"A foolish consistency is the hobgoblin of little minds, adored by little statesmen and philosophers and divines. With consistency a great soul has simply nothing to do. He may as well concern himself with his shadow on the wall." - Ralph Waldo Emerson, "Self Reliance"
I had a nice visit to UWM last week to teach a 2-day class on the basics of business analysis. It's always a fun little get-away, and it allowed me to get in a visit with good friend Ellen Winters and catch up with her (and wish her a happy birthday in person).
The trip up and back is virtually all interstate, so my cruise control gets a nice workout. It's a pretty comfortable drive, and I enjoy the opportunity for some think time. My biggest automotive traveling pet peeve is when another driver (who either does not have cruise control or is too inept to use it) decides that s/he would like to use me as his/her personal pace car. I pass; they pass. I slow down; they slow down. I speed up... well, you get the idea. Sometimes I will slam on the brakes or otherwise slow way down to the point where following me becomes too much of a hassle; then they move on to some other conscientious driver to annoy.

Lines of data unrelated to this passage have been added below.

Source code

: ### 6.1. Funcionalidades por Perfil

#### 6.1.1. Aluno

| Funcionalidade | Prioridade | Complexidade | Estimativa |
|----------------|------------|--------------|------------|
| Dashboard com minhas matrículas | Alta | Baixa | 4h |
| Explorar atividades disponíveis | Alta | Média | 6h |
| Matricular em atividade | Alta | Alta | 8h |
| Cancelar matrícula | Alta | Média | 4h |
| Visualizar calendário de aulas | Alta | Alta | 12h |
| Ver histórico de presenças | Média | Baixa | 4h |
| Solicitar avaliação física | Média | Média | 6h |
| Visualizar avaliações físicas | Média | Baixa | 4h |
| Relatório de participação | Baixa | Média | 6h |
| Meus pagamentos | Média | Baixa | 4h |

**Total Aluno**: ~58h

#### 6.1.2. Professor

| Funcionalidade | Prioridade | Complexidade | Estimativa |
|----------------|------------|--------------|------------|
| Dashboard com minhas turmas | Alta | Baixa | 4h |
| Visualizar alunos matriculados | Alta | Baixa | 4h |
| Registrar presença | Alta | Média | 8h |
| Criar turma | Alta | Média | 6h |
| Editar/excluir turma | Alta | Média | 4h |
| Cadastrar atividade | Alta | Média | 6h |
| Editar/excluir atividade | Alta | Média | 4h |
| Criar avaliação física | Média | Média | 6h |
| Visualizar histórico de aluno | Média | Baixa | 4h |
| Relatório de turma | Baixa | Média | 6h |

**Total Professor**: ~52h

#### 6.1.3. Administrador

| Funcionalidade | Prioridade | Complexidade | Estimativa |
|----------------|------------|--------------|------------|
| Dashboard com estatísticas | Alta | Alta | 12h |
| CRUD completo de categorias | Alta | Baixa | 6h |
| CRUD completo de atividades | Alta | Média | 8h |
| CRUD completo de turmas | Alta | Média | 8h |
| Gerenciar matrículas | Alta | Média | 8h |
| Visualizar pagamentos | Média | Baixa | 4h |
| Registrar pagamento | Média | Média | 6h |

In the office, I see a lot of "pace car tailgaters" trying to emulate others' accomplishments. Instead of developing a personal brand of their own, they try to emulate those whom they admire... usually with disastrous results. Don't get me wrong: using the best practices of others is a great learning tool. I wouldn't be where I am if I hadn't had some wonderful mentors who shared some of their secrets with me. If I hadn't been able to observe the good (and bad) behaviors of others, I wouldn't have learned what works and what doesn't.
Here's the catch: I watched. I listened. I observed. I learned. THEN I DECIDED. I didn't unilaterally attempt to take on the identity of those around me, mirroring their speed and driving habits exactly. I set my own pace and created my own style and technique. Sometimes things didn't work, or other things didn't feel comfortable. Then it was my decision to change.
I can honestly say that I feel comfortable in my own skin. In the classroom or on the project team, I'm the one setting cruise control. And I encourage those around me to set theirs. We'll all reach our destinations eventually... in our own time... following our own path. That's what makes our accomplishments identifiably our own.